Data Science & Machine Learning

Data Bias

The section below contains a bullet point summary from this excellent article from geckoboard...

https://www.geckoboard.com/best-practice/statistical-fallacies/https://www.geckoboard.com/uploads/data-fallacies-to-avoid.pdf
  • Cherry Picking

The practice of selecting results that fit your claim and excluding those that don’t. The worst and most harmful example of being dishonest with data.
  • Data Dredging

The failure to acknowledge that the correlation was in fact the result of chance.
  • Survivorship Bias

Drawing conclusions from an incomplete set of data, because that data has ‘survived’ some selection criteria.
  • Cobra Effect

When an incentive produces the opposite result intended.
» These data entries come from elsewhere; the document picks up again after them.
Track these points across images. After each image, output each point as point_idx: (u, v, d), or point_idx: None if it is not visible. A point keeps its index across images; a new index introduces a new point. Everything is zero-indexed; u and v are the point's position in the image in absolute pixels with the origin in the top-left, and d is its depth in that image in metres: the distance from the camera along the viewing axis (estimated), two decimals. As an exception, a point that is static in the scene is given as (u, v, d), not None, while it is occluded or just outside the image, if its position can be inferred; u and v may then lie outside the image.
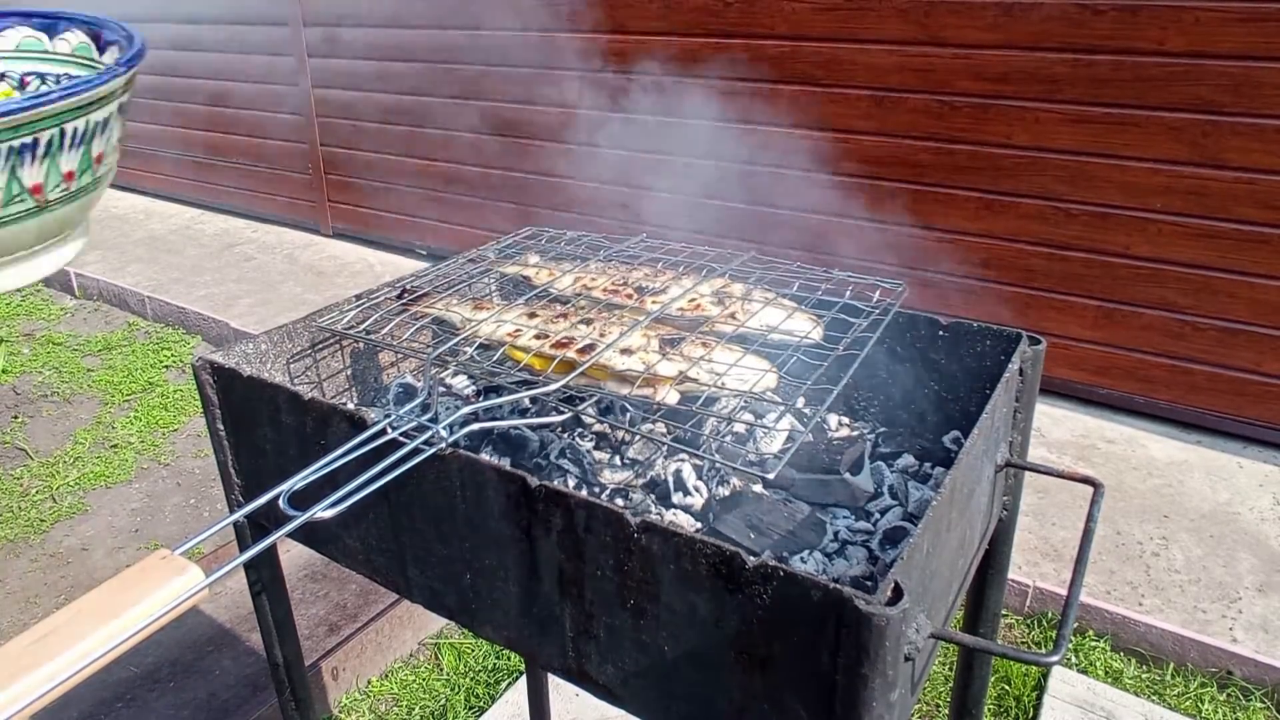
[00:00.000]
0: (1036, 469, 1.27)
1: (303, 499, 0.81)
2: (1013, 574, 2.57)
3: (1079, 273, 3.33)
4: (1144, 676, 2.43)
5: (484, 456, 1.00)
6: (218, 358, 1.25)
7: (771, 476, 0.92)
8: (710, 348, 1.13)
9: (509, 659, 2.52)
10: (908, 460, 1.29)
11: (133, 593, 0.62)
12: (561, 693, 2.26)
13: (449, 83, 4.72)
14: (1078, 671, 2.42)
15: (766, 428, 1.25)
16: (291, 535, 0.79)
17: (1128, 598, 2.56)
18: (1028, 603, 2.62)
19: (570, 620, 0.98)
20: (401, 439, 0.94)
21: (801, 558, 1.09)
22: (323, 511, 0.79)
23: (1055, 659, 0.87)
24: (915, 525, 0.88)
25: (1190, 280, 3.14)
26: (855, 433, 1.35)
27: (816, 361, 1.11)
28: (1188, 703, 2.33)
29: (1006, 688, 2.37)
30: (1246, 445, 3.24)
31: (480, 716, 2.32)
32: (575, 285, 1.34)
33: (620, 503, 1.06)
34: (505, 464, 0.98)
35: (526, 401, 1.16)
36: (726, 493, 1.19)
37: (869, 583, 1.04)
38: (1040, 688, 2.34)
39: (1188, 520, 2.87)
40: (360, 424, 1.03)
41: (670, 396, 1.08)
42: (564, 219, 4.37)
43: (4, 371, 4.41)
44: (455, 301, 1.33)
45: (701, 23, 3.81)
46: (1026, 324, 3.19)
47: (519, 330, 1.18)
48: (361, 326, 1.28)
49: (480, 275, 1.49)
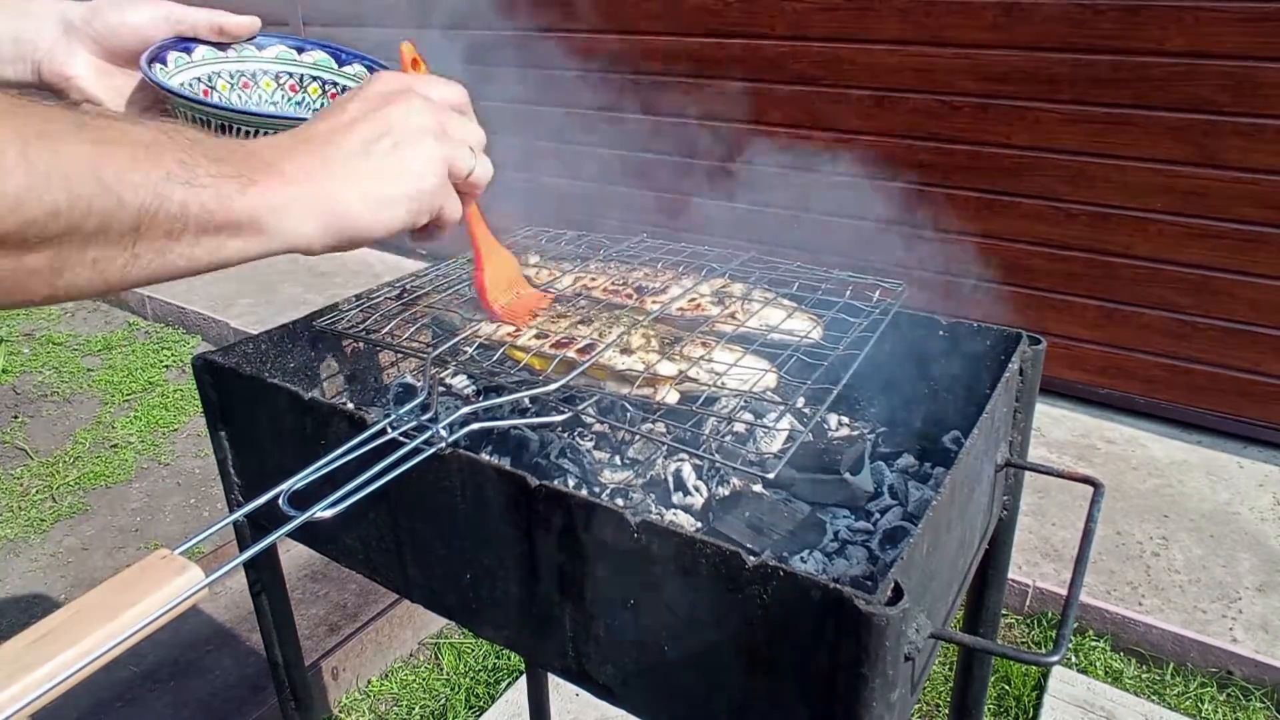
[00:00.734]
0: (1036, 469, 1.27)
1: (302, 499, 0.81)
2: (1013, 574, 2.57)
3: (1079, 273, 3.33)
4: (1144, 676, 2.43)
5: (484, 456, 1.00)
6: (217, 358, 1.25)
7: (771, 476, 0.92)
8: (710, 347, 1.13)
9: (509, 659, 2.52)
10: (908, 460, 1.29)
11: (133, 592, 0.62)
12: (561, 693, 2.26)
13: (449, 83, 4.71)
14: (1078, 671, 2.42)
15: (766, 427, 1.25)
16: (291, 535, 0.79)
17: (1128, 598, 2.56)
18: (1028, 603, 2.62)
19: (570, 620, 0.98)
20: (401, 439, 0.94)
21: (801, 558, 1.09)
22: (322, 511, 0.79)
23: (1055, 659, 0.87)
24: (915, 525, 0.88)
25: (1190, 280, 3.14)
26: (855, 433, 1.35)
27: (816, 361, 1.11)
28: (1188, 703, 2.33)
29: (1006, 688, 2.37)
30: (1246, 445, 3.24)
31: (480, 716, 2.32)
32: (575, 285, 1.34)
33: (620, 503, 1.06)
34: (505, 464, 0.98)
35: (526, 401, 1.16)
36: (726, 492, 1.19)
37: (869, 583, 1.04)
38: (1040, 688, 2.34)
39: (1188, 520, 2.87)
40: (360, 424, 1.03)
41: (670, 396, 1.08)
42: (564, 219, 4.37)
43: (4, 371, 4.41)
44: (455, 301, 1.33)
45: (702, 22, 3.80)
46: (1026, 324, 3.17)
47: (519, 330, 1.18)
48: (361, 326, 1.28)
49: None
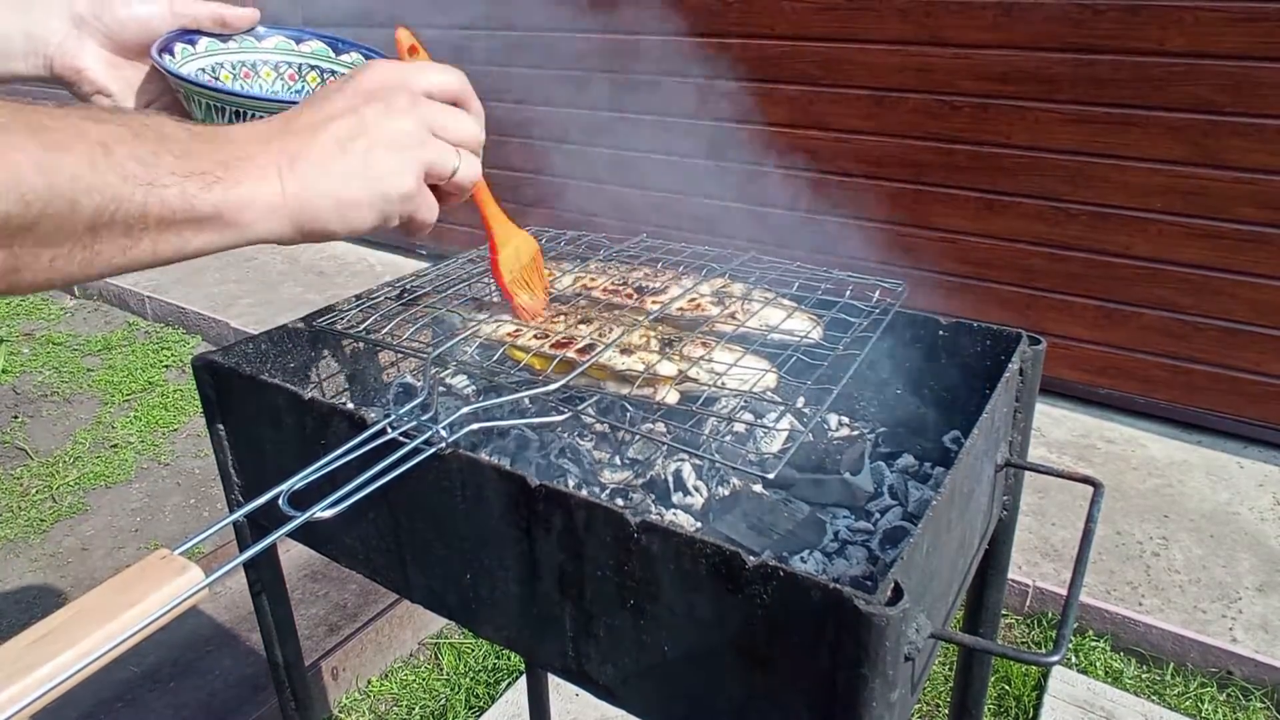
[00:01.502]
0: (1036, 469, 1.27)
1: (302, 499, 0.81)
2: (1013, 574, 2.58)
3: (1079, 273, 3.33)
4: (1144, 676, 2.43)
5: (484, 456, 1.00)
6: (217, 358, 1.25)
7: (771, 476, 0.92)
8: (710, 348, 1.13)
9: (509, 659, 2.52)
10: (908, 460, 1.29)
11: (133, 593, 0.62)
12: (561, 693, 2.26)
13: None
14: (1078, 671, 2.42)
15: (766, 428, 1.25)
16: (291, 535, 0.79)
17: (1128, 598, 2.56)
18: (1028, 603, 2.62)
19: (570, 620, 0.98)
20: (401, 439, 0.94)
21: (801, 558, 1.09)
22: (322, 511, 0.79)
23: (1055, 659, 0.87)
24: (915, 525, 0.87)
25: (1190, 280, 3.14)
26: (855, 433, 1.35)
27: (816, 361, 1.11)
28: (1188, 703, 2.33)
29: (1006, 688, 2.37)
30: (1246, 445, 3.24)
31: (480, 716, 2.32)
32: (575, 285, 1.34)
33: (620, 503, 1.06)
34: (505, 464, 0.98)
35: (526, 401, 1.16)
36: (726, 492, 1.19)
37: (869, 583, 1.04)
38: (1040, 688, 2.34)
39: (1188, 520, 2.87)
40: (360, 424, 1.03)
41: (670, 396, 1.08)
42: (564, 219, 4.37)
43: (4, 371, 4.41)
44: (455, 301, 1.33)
45: (701, 22, 3.80)
46: (1026, 324, 3.19)
47: (519, 330, 1.18)
48: (361, 326, 1.28)
49: (480, 275, 1.49)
Also known as a Perverse Incentive.
  • False Causality

To falsely assume when two events occur together that one must have caused the other.
  • Gerrymandering

The practice of deliberately manipulating boundaries of political districts in order to sway the result of an election.
  • Sampling Bias

Drawing conclusions from a set of data that isn’t representative of the population you’re trying to understand.
  • Gambler's Fallacy

The mistaken belief that because something has happened more frequently than usual, it’s now less likely to happen in future and vice versa.
  • Regression Toward the Mean

When something happens that’s unusually good or bad, over time it will revert back towards the average.
  • Hawthorne Effect / Observer Effect

When the act of monitoring someone can affect that person’s behavior.
  • Simpson's Paradox

A phenomenon in which a trend appears in different groups of data but disappears or reverses when the groups are combined.
  • McNamara Fallacy

Relying solely on metrics in complex situations can cause you to lose sight of the bigger picture.
  • Overfitting

A more complex explanation will often describe your data better than a simple one. However, a simpler explanation is usually more representative of the underlying relationship.
  • Publication Bias

How interesting a research finding is affects how likely it is to be published, distorting our impression of reality.
  • Danger of Summary Metrics

It can be misleading to only look at the summary metrics of data sets.